§ Prompt
Reproduce all of the data word for word.
*** Given records ***
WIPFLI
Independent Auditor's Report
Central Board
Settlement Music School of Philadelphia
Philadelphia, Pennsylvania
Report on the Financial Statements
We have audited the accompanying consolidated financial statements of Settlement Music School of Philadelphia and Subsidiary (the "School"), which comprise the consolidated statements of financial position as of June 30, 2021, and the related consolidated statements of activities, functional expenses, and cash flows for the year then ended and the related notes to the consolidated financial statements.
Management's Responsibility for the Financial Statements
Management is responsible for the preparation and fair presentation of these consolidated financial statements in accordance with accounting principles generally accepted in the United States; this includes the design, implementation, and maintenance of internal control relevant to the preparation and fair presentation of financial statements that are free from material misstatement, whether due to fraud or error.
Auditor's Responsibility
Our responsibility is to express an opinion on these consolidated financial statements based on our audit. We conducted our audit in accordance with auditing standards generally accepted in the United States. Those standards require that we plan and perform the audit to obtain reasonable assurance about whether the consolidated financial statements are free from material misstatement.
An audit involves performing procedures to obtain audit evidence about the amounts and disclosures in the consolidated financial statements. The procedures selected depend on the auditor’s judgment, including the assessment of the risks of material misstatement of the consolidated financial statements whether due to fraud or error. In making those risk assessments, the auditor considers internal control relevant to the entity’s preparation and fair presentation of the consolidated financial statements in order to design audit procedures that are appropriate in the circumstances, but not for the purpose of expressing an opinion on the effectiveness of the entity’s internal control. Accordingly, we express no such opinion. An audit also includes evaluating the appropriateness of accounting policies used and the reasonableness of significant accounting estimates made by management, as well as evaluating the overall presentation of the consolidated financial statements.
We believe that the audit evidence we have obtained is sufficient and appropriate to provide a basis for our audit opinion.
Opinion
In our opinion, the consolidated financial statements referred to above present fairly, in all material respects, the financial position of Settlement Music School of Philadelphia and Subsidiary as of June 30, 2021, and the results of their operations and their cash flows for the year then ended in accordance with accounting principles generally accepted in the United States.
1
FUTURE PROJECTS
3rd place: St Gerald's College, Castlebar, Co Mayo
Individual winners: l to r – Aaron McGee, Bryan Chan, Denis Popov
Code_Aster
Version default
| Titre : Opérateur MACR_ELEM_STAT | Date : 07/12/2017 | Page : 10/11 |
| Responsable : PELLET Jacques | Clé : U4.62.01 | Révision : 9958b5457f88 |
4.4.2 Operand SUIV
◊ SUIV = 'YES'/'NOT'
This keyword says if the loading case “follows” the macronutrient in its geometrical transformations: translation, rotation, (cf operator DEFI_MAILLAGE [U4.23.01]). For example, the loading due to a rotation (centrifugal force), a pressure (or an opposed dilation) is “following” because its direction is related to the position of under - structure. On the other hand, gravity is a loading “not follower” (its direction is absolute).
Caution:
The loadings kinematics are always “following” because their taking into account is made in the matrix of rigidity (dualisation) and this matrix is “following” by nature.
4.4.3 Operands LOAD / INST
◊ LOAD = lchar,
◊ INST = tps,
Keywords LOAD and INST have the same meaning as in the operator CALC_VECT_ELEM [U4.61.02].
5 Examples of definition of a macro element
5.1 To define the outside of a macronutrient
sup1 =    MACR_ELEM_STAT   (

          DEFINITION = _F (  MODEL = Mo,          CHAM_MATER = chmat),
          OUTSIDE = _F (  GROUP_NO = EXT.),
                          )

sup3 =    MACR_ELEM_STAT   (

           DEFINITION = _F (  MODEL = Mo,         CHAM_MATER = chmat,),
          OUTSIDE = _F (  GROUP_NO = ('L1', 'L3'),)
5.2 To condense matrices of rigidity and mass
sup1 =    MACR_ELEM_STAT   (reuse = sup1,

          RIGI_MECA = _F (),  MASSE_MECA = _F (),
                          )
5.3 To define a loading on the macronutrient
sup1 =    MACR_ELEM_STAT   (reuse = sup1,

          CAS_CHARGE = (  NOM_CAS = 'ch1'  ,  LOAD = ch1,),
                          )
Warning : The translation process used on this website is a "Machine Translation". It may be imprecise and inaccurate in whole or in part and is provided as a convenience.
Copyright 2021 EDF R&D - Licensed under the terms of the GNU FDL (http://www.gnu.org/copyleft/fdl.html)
*** End of Given records ***
§ Result of the exercise
WIPFLI
Independent Auditor's Report
Central Board
Settlement Music School of Philadelphia
Philadelphia, Pennsylvania
Report on the Financial Statements
We have audited the accompanying consolidated financial statements of Settlement Music School of Philadelphia and Subsidiary (the "School"), which comprise the consolidated statements of financial position as of June 30, 2021, and the related consolidated statements of activities, functional expenses, and cash flows for the year then ended and the related notes to the consolidated financial statements.
Management's Responsibility for the Financial Statements
Management is responsible for the preparation and fair presentation of these consolidated financial statements in accordance with accounting principles generally accepted in the United States; this includes the design, implementation, and maintenance of internal control relevant to the preparation and fair presentation of financial statements that are free from material misstatement, whether due to fraud or error.
Auditor's Responsibility
Our responsibility is to express an opinion on these consolidated financial statements based on our audit. We conducted our audit in accordance with auditing standards generally accepted in the United States. Those standards require that we plan and perform the audit to obtain reasonable assurance about whether the consolidated financial statements are free from material misstatement.
An audit involves performing procedures to obtain audit evidence about the amounts and disclosures in the consolidated financial statements. The procedures selected depend on the auditor’s judgment, including the assessment of the risks of material misstatement of the consolidated financial statements whether due to fraud or error. In making those risk assessments, the auditor considers internal control relevant to the entity’s preparation and fair presentation of the consolidated financial statements in order to design audit procedures that are appropriate in the circumstances, but not for the purpose of expressing an opinion on the effectiveness of the entity’s internal control. Accordingly, we express no such opinion. An audit also includes evaluating the appropriateness of accounting policies used and the reasonableness of significant accounting estimates made by management, as well as evaluating the overall presentation of the consolidated financial statements.
We believe that the audit evidence we have obtained is sufficient and appropriate to provide a basis for our audit opinion.
Opinion
In our opinion, the consolidated financial statements referred to above present fairly, in all material respects, the financial position of Settlement Music School of Philadelphia and Subsidiary as of June 30, 2021, and the results of their operations and their cash flows for the year then ended in accordance with accounting principles generally accepted in the United States.
1
FUTURE PROJECTS
3rd place: St Gerald's College, Castlebar, Co Mayo
Individual winners: l to r – Aaron McGee, Bryan Chan, Denis Popov
Code_Aster
Version default
| Titre : Opérateur MACR_ELEM_STAT | Date : 07/12/2017 | Page : 10/11 |
| Responsable : PELLET Jacques | Clé : U4.62.01 | Révision : 9958b5457f88 |
4.4.2 Operand SUIV
◊ SUIV = 'YES'/'NOT'
This keyword says if the loading case “follows” the macronutrient in its geometrical transformations: translation, rotation, (cf operator DEFI_MAILLAGE [U4.23.01]). For example, the loading due to a rotation (centrifugal force), a pressure (or an opposed dilation) is “following” because its direction is related to the position of under - structure. On the other hand, gravity is a loading “not follower” (its direction is absolute).
Caution:
The loadings kinematics are always “following” because their taking into account is made in the matrix of rigidity (dualisation) and this matrix is “following” by nature.
4.4.3 Operands LOAD / INST
◊ LOAD = lchar,
◊ INST = tps,
Keywords LOAD and INST have the same meaning as in the operator CALC_VECT_ELEM [U4.61.02].
5 Examples of definition of a macro element
5.1 To define the outside of a macronutrient
sup1 =    MACR_ELEM_STAT   (

          DEFINITION = _F (  MODEL = Mo,          CHAM_MATER = chmat),
          OUTSIDE = _F (  GROUP_NO = EXT.),
                          )

sup3 =    MACR_ELEM_STAT   (

           DEFINITION = _F (  MODEL = Mo,         CHAM_MATER = chmat,),
          OUTSIDE = _F (  GROUP_NO = ('L1', 'L3'),)
5.2 To condense matrices of rigidity and mass
sup1 =    MACR_ELEM_STAT   (reuse = sup1,

          RIGI_MECA = _F (),  MASSE_MECA = _F (),
                          )
5.3 To define a loading on the macronutrient
sup1 =    MACR_ELEM_STAT   (reuse = sup1,

          CAS_CHARGE = (  NOM_CAS = 'ch1'  ,  LOAD = ch1,),
                          )
Warning : The translation process used on this website is a "Machine Translation". It may be imprecise and inaccurate in whole or in part and is provided as a convenience.
Copyright 2021 EDF R&D - Licensed under the terms of the GNU FDL (http://www.gnu.org/copyleft/fdl.html)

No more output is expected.